The process of bringing shares to the market for the first time is called an initial public offering (IPO), a new offering or a new issue. The investment dealer that helps bring the new securities to market is the underwriter.
The company and the underwriter determine the details of the offering such as type and price. Special features attractive to investors are designed. A few weeks before the offering, the company must register a preliminary prospectus with the securities administrator in each province where the offering will be sold. This is a lengthy document describing the company, its history and officers, and information on the offering. It can be used to solicit investor interest in the stocks. The preliminary prospectus is checked by the securities administrators to ensure all important details are disclosed. But even if the securities administrators approve a prospectus, this does not mean that the stocks are a good investment. The administrators don't endorse the securities nor do they vouch for the accuracy of the information in the prospectus. They simply try to ensure that all important information about the company and the shares is made public.
Sometimes, a new issue can be sold without a prospectus if it's being sold only to big investors. These investors are called exempt purchasers and are mostly financial institutions.

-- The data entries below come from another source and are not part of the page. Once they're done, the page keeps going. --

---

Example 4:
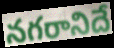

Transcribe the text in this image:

నగరానిదే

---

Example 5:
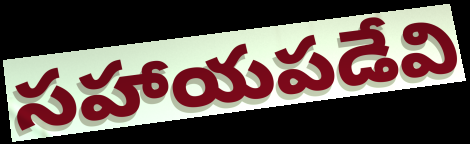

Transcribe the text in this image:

సహాయపడేవిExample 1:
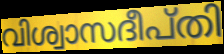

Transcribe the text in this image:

വിശ്വാസദീപ്തി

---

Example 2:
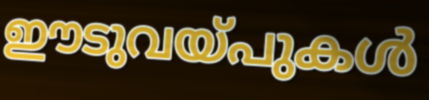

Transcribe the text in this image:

ഈടുവയ്പുകൾ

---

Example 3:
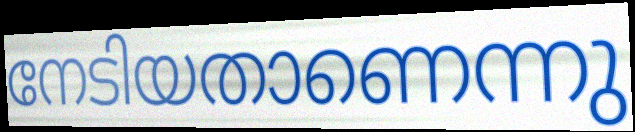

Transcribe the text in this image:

If you are looking at a new issue, be sure you or your advisor reviews the preliminary prospectus. The final version of the prospectus is filed just before the shares are distributed. This is where you will see the final share price instead of only a price range.

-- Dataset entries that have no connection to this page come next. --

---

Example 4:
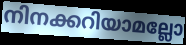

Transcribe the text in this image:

നിനക്കറിയാമല്ലോ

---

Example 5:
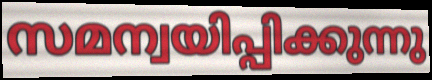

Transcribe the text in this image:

സമന്വയിപ്പിക്കുന്നു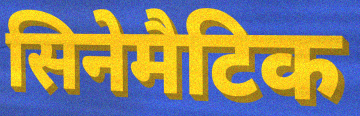
सिनेमैटिक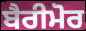
ਬੈਰੀਮੋਰ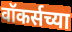
वॉकर्सच्या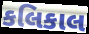
કલિકાલ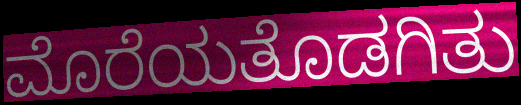
ಮೊರೆಯತೊಡಗಿತು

The company and the investment dealer then work out what role the dealer will play in distributing the issue. A dealer can buy the whole issue, either alone or as a part of a group called a banking group. This situation is called a bought deal, and the dealer will resell the shares to investors or put them in the firm's inventory. The dealer can also act as an agent, simply locating investors who might want to buy the shares from the company. This is called a best efforts underwriting. Even though there is risk involved, most issuers prefer a bought deal underwriting because they are guaranteed a certain amount of money and don't need to take back any shares that aren't sold.